What is Physics all about?

VCE Physics provides for continuing study pathways within the discipline and leads to a range of careers. Physicists may undertake research and development in specialist areas including acoustics, astrophysics and cosmology, atmospheric physics, computational physics, education, energy research, engineering, instrumentation, lasers and photonics, medical physics, nuclear science, optics, pyrotechnics and radiography. Physicists also work in cross-disciplinary areas such as bushfire research, climate science, forensic science, geology, materials science, neuroscience and sports science.

This study enables students to:

    • Apply physics models, theories and concepts to describe, explain, analyse and make predictions about diverse physical phenomena
    • Understand and use the language and methodologies of physics to solve qualitative and quantitative problems in familiar and unfamiliar contexts
    • Understand the cooperative, cumulative, evolutionary and interdisciplinary nature of science as a human endeavour, including its possibilities, limitations and political and sociocultural influences
    • Develop a range of individual and collaborative science-investigation skills through experimental and inquiry tasks in the field and in the laboratory
    • Develop an informed perspective on contemporary science-based issues of local and global significance
    • Apply their scientific understanding to familiar and unfamiliar situations, including personal, social, environmental and technological contexts
    • Develop attitudes that include curiosity, open-mindedness, creativity, flexibility, integrity, attention to detail and respect for evidence-based conclusions
    • Understand and apply the research, ethical and safety principles that govern the study and practice of the discipline in the collection, analysis, critical evaluation and reporting of data
    • Communicate clearly and accurately an understanding of the discipline using appropriate terminology, conventions and formats


The study is made up of four units.

Unit 1: What ideas explain the physical world?

In this unit students use thermodynamic principles to explain phenomena related to changes in thermal energy. Students examine the motion of electrons and explain how it can be manipulated and utilised. They explore current scientifically accepted theories that explain how matter and energy have changed since the origins of the Universe. Students undertake quantitative investigations involving at least one independent, continuous variable

Unit 2: What do experiments reveal about the physical world?

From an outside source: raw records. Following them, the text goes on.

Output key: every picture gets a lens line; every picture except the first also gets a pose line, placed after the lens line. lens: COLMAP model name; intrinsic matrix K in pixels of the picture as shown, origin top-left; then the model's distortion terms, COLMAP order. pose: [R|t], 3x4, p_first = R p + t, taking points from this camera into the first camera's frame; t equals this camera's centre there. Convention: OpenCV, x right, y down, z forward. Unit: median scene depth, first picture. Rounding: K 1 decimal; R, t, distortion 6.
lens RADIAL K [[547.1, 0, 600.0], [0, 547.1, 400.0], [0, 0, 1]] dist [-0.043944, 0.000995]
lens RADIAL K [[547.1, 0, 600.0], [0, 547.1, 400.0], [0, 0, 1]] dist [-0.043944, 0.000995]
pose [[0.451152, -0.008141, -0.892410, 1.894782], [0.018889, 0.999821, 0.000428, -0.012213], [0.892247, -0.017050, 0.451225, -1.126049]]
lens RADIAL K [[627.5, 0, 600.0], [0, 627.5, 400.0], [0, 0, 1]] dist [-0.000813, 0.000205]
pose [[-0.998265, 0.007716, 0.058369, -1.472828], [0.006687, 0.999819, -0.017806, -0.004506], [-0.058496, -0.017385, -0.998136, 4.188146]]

In the core component of this unit students investigate the ways in which forces are involved both in moving objects and in keeping objects stationary. Students choose one of twelve options related to astrobiology, astrophysics, bioelectricity, biomechanics, electronics, flight, medical physics, nuclear energy, nuclear physics, optics, sound and sports science. Students design and undertake investigations involving at least one independent, continuous variable.

Unit 3: How do fields explain motion and electricity?

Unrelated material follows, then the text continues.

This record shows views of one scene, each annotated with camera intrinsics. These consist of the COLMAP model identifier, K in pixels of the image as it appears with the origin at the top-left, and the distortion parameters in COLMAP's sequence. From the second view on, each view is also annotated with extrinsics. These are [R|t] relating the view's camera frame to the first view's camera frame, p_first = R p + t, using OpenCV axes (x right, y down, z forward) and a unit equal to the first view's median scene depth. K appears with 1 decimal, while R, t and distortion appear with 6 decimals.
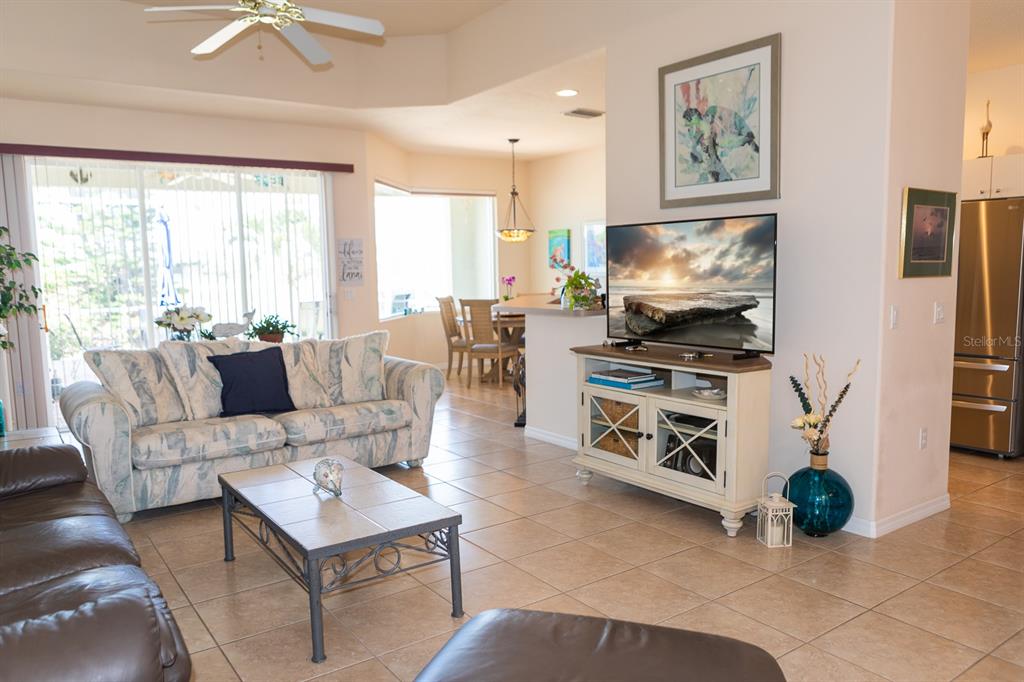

In this unit students apply the concepts related to fields include the transmission of electricity over large distances and the design and operation of particle accelerators. They explore the interactions, effects and applications of gravitational, electric and magnetic fields. Students use Newton’s laws to investigate motion in one and two dimensions, and are introduced to Einstein’s theories to explain the motion of very fast objects. Students design and undertake investigations involving at least two continuous independent variables.

Unit 4: How can two contradictory models explain both light and matter?

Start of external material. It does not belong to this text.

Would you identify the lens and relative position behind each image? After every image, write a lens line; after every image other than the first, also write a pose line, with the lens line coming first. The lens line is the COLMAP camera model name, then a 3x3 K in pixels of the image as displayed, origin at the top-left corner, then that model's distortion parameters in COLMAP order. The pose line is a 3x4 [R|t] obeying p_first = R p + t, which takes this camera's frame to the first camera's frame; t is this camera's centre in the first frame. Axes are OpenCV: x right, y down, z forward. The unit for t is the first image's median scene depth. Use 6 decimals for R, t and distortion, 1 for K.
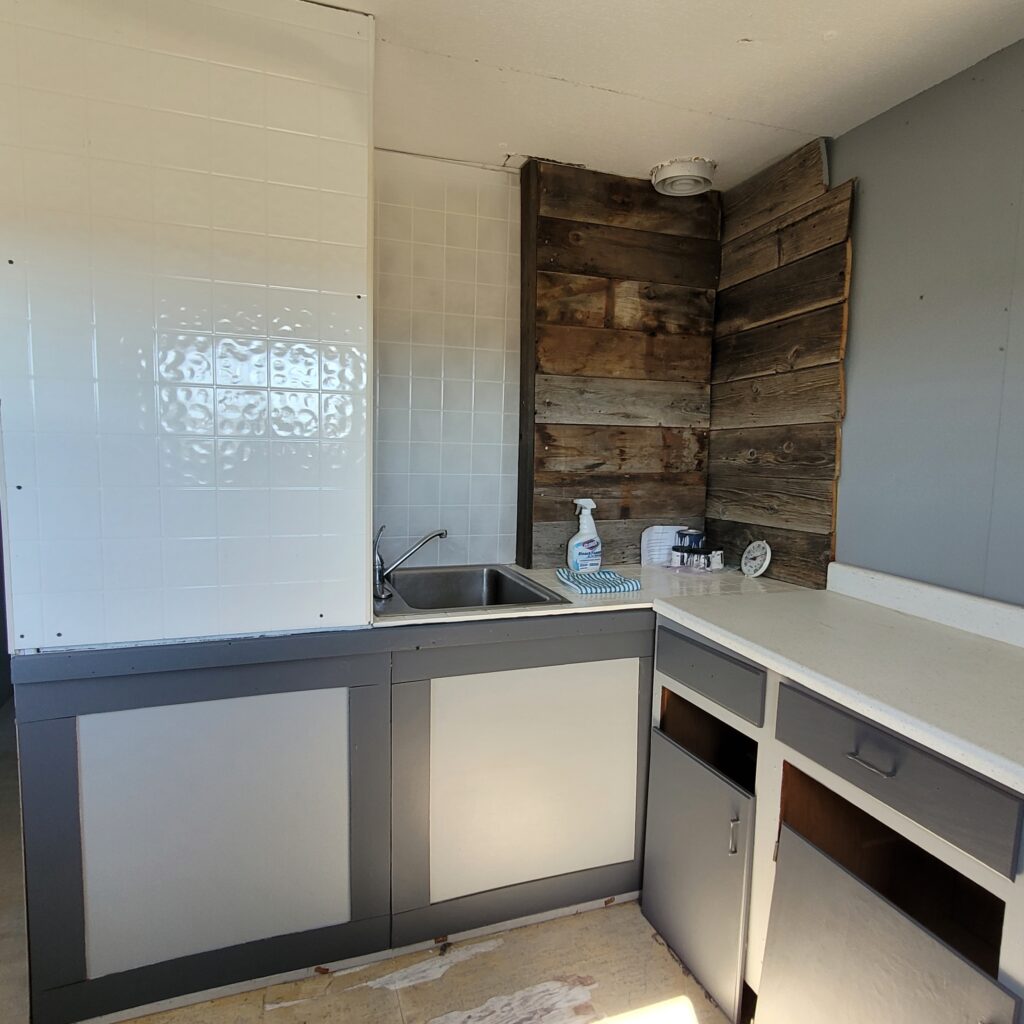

In this unit, students explore the use of wave and particle theories to model the properties of light and matter. They examine how the concept of the wave is used to explain the nature of light and explore its limitations in describing light behaviour. Students further investigate light by using a particle model to explain its behaviour. A wave model is also used to explain the behaviour of matter which enables students to consider the relationship between light and matter. Students design and undertake investigations involving at least two continuous independent variables.


There are no prerequisites for entry to Units 1, 2 and 3. However, students who enter the study at Unit 3 may need to do preparatory work based on Unit 1 and Unit 2, as specified by the teacher. Students must undertake Unit 3 prior to undertaking Unit 4.

Levels of Achievement

Units 1 and 2

School based assessment consisting of coursework, assessment tasks and an exam

Units 3 and 4

School assessed coursework and an end-of-year examination.